Client-Server, 3-tier, N-tier - The processing is distributed through the use of layers. There are layers for UI, for business logic, for data storage, etc. These are generally data-driven applications.

Clustered - A set of machines act as one. There are usually shared data stores and the multiple machines are effectively transparent. This is used for things like load-balancing or fault tolerance.

Peer-to-Peer - These systems are decentralized and used for applications like file sharing or instant messaging. In practice these systems need some centralization at least for user management.

Grid - These are systems where the processing is split up so that many machines can work in parallel. These are becoming the most popular because they are necessary for big data systems.

So when you think of distributed systems, there really seem to be 4 concepts: layers, unified, decentralized, and parallel.

Let me know if you think I'm missing something.

Saturday, October 3, 2009

Hadoop World 2009

I went to Hadoop World: NYC 2009 on Friday, October 2. It was organized by Cloudera, the company that provides professional support and training for Hadoop. (Amr Awadallah, their CTO, sent me a discount code - Thanks Amr!)

The first time that I really took notice of Hadoop was early last year. It's amazing to see how much ground it's covered since then. At the conference there was a whole track devoted to applications. There was your usual bunch of niche companies using it, but also presentations by VISA, JP Morgan Chase, eBay, and other big names. A lot of people are using it in conjunction with Lucene.

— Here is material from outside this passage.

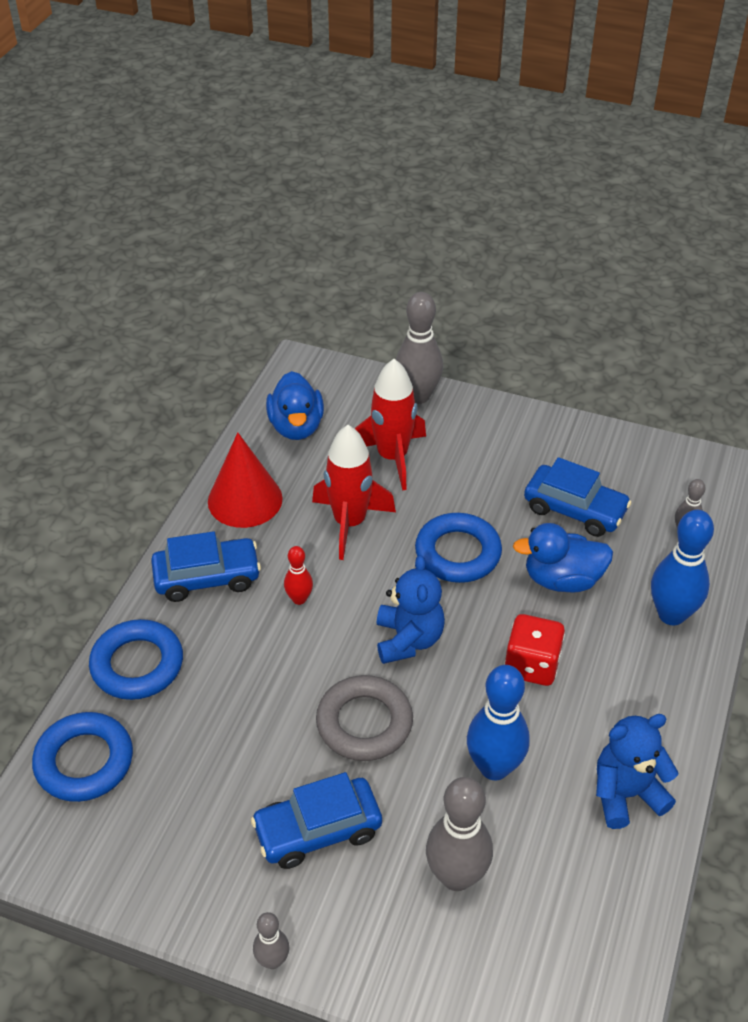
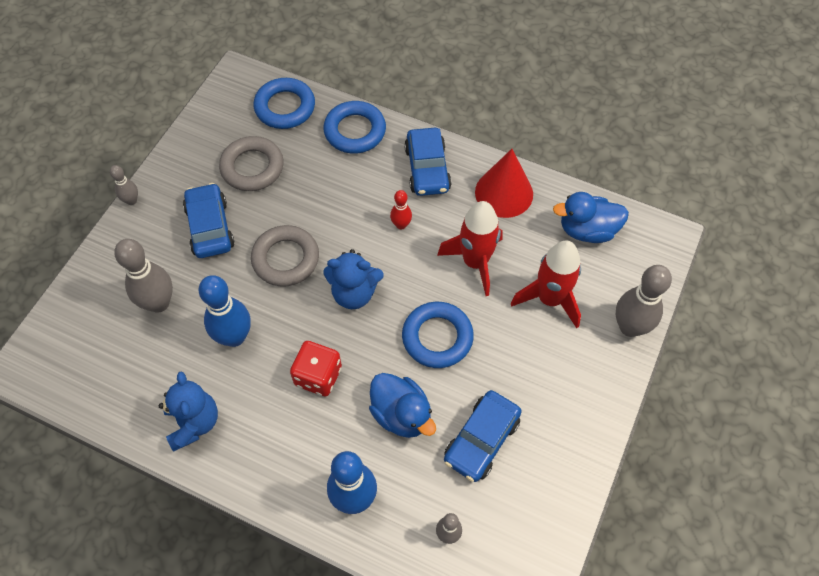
camera: 95 degrees right, 15 degrees up
(204, 790) = (252, 167): none -> grey ring
(562, 579) = (401, 414): blue duck -> blue duck turned 135 degrees clockwise

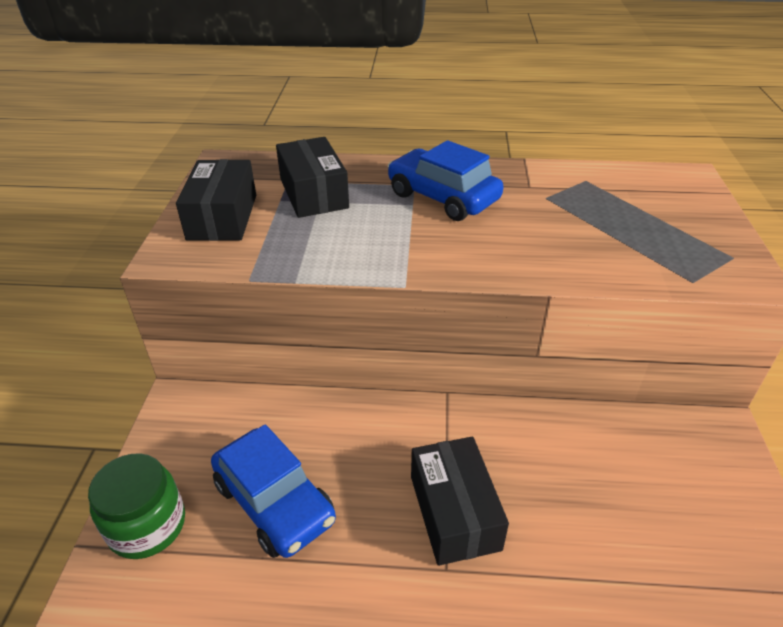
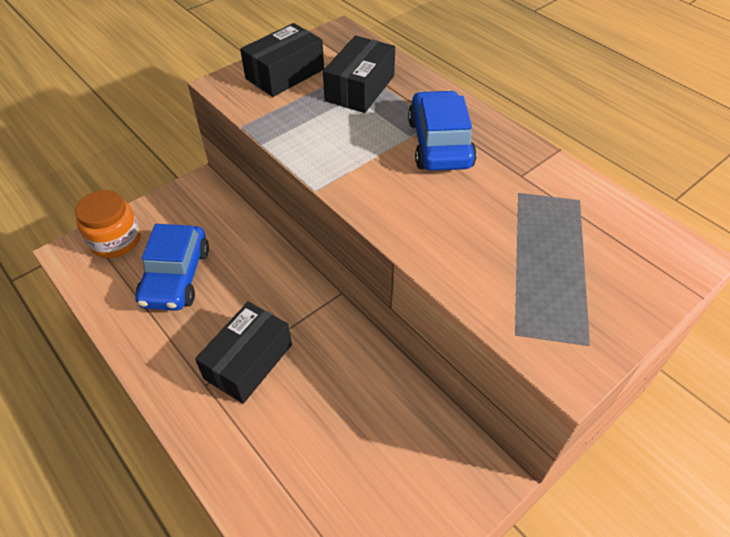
camera: 45 degrees right, 10 degrees up
(147, 525) = (115, 240): green jar -> orange jar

What's becoming clear to me is that Hadoop is becoming THE platform for data analysis and processing. There are other systems out there to handle large data sets, most of them are based in some way on a relational database and incorporate MapReduce and a distributed architecture, but none of them seem to have the flexiblity of Hadoop. There are a range of useful applications, for example, that can be built which just use the HDFS (the Hadoop Distributed File System).